CARTEL AND SYNDICATE EFFECT ON RICE MILL AND VEGETABLES:

 

Agriculture sector contributed about 27 percent in the GDP with 14.38 percent AGDP shared by vegetables including potato (MOAD, 2017). Vegetable production and marketing is gradually emerging as an important sub-sector contributing to gross domestic product in Nepal. Vegetable production and marketing is main source of income for the people of various places in Nepal. However, the country is not able to harness available market for vegetables, and different factors at production and marketing levels hindering vegetable business. These vegetable marketers function in an oligopolistic market structure with a relatively large number of counterpart suppliers and buyers. These are organized groups and have their own associations while their upstream and downstream stakeholders in the supply chain do not have strong enough associations to offset their unruly behavior.
Cartels have infested the milled rice, fruits and vegetables, honey, meat and other subsectors in a big way making it difficult to control access to markets for farmers. A cartel model of oligopoly is a model that assumes that oligopolies act as if they were a monopoly and set a price to maximize profit. Generally cartel is understood as the arrangement among producers and suppliers of goods and services to control the production, sales and price so as to restrict competition and obtain monopoly or oligopoly in the market. Cartels may be overt or covert as the producers and suppliers of goods and services can have a tacit understanding or open agreement to fix the market price, allocate market, increase prices and decrease the quality of the goods and services. Such practices are generally considered as the worst forms of anti-competitive behavior and condemned by the laws of various countries .The ultimate effect of these anti-competitive practices is that the efficient firms lose to the inefficient firms or suppliers as there are no incentives for bringing down the cost and increasing the quality of goods and services. In such a situation of duopoly or oligopoly, all the firms within the cartel groups benefit by sharing the market without the need of improving efficiencies in production or supply.
Hence, the farmers are fetching low prices on their products on the one hand and the consumers are forced to pay higher prices at the other to the hefty benefit of those middlemen. Middlemen have been involved in hoarding agricultural produce in the past and in the process making it difficult for farmers to make money out of their hard work. A market survey done at the Kalimati Vegetable Market shows that the price paid by the consumers for some vegetable products are 10 times higher than the price paid by the middlemen to the farmers for the same vegetables. This shows the intensity of unfair trade practices, much to the chagrin of law enforcing authorities.
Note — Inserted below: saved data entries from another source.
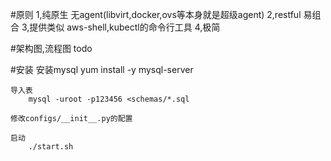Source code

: #原则
    1,纯原生 无agent(libvirt,docker,ovs等本身就是超级agent)
    2,restful 易组合
    3,提供类似 aws-shell,kubectl的命令行工具
    4,极简

#架构图,流程图
    todo

#安装
    安装mysql
        yum install -y mysql-server

    导入表
        mysql -uroot -p123456 <schemas/*.sql

    修改configs/__init__.py的配置

    启动
        ./start.sh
 Cartel groups in Nepal are found in other sectors as well. There are no organized (or wholesale) markets for the collection of cereals and sale of processed grains. Millers based in major rice producing districts directly sell their produce to wholesalers and retailers in their areas after processing. The price of milled rice in the Terai regional markets is determined by large local millers and traders. For example, there are tacit understanding and clandestine agreements among the importers and distributors of milled rice in order to fix price and control supply and raise the price particularly during the festive season. Not much association is found between the cost of production of rice and the market price, as price determination is governed by local large millers and traders in the regional Terai markets who determine the rice price considering the expected price in Kathmandu and the price of paddy in the bordering Indian markets. These large operators function in an oligopolistic market structure with a relatively large number of counterpart suppliers and buyers. The lack of backward and forward linkage markets can undermine trade flows, given the relatively small number of stakeholders controlling the trade of cereals.
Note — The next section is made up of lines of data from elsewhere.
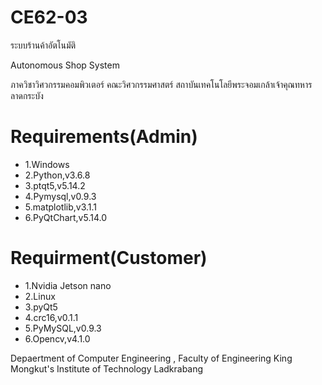 # CE62-03


ระบบร้านค้าอัตโนมัติ

Autonomous Shop System


ภาควิชาวิศวกรรมคอมพิวเตอร์ คณะวิศวกรรมศาสตร์
สถาบันเทคโนโลยีพระจอมเกล้าเจ้าคุณทหารลาดกระบัง

# Requirements(Admin)
* 1.Windows
* 2.Python,v3.6.8
* 3.ptqt5,v5.14.2
* 4.Pymysql,v0.9.3
* 5.matplotlib,v3.1.1
* 6.PyQtChart,v5.14.0

# Requirment(Customer)
* 1.Nvidia Jetson nano
* 2.Linux
* 3.pyQt5
* 4.crc16,v0.1.1
* 5.PyMySQL,v0.9.3
* 6.Opencv,v4.1.0


Depaertment of Computer Engineering , Faculty of Engineering 
King Mongkut's Institute of Technology Ladkrabang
Competition is the cornerstone of open and liberalized economy as the anti-competitive behavior of the enterprises, industries or traders take a toll on the economic performances of a country by promoting inefficient firms, producers and distributors and punishing the efficient ones. Perfect competition is an ideal situation that is hard to achieve in any economy. However, it should be the ultimate goal and direction to move forward which can be stepped upon by gradually building on the legal, institutional and human resources base for defying the anti-competitive behaviour. Reining the cartel requires comprehensive and concerted approaches from all stakeholders and the effectiveness of law enforcement agencies. The most important factor is the requisition of political will and commitment to establish a competitive and healthy market that could be the precursor to increased trade and foreign direct investment in the country. Many developing countries including Nepal are mired by the dilemma of politics protecting the cartels and syndicates as those who are engaged in anti-competitive practices dole out substantial money to the political parties and their leaders.

Cartels effects have made farmers to drive away from the commercially viable sub-sectors of agriculture. Groups of individuals who are out to make price control and earning quick benefit from low quality products compared to high quality goods must be dismantled under all costs. This must not be allowed to happen, as the country wants to see more investments in agriculture especially commercial vegetable and cereal production. Farmers must be allowed to make maximum earnings from their investment especially given increased production and rearing costs. The price of vegetable and rice should solely depend on demand and supply situation in the market. The government must ensure that these cartels and syndicates are dealt with immediately.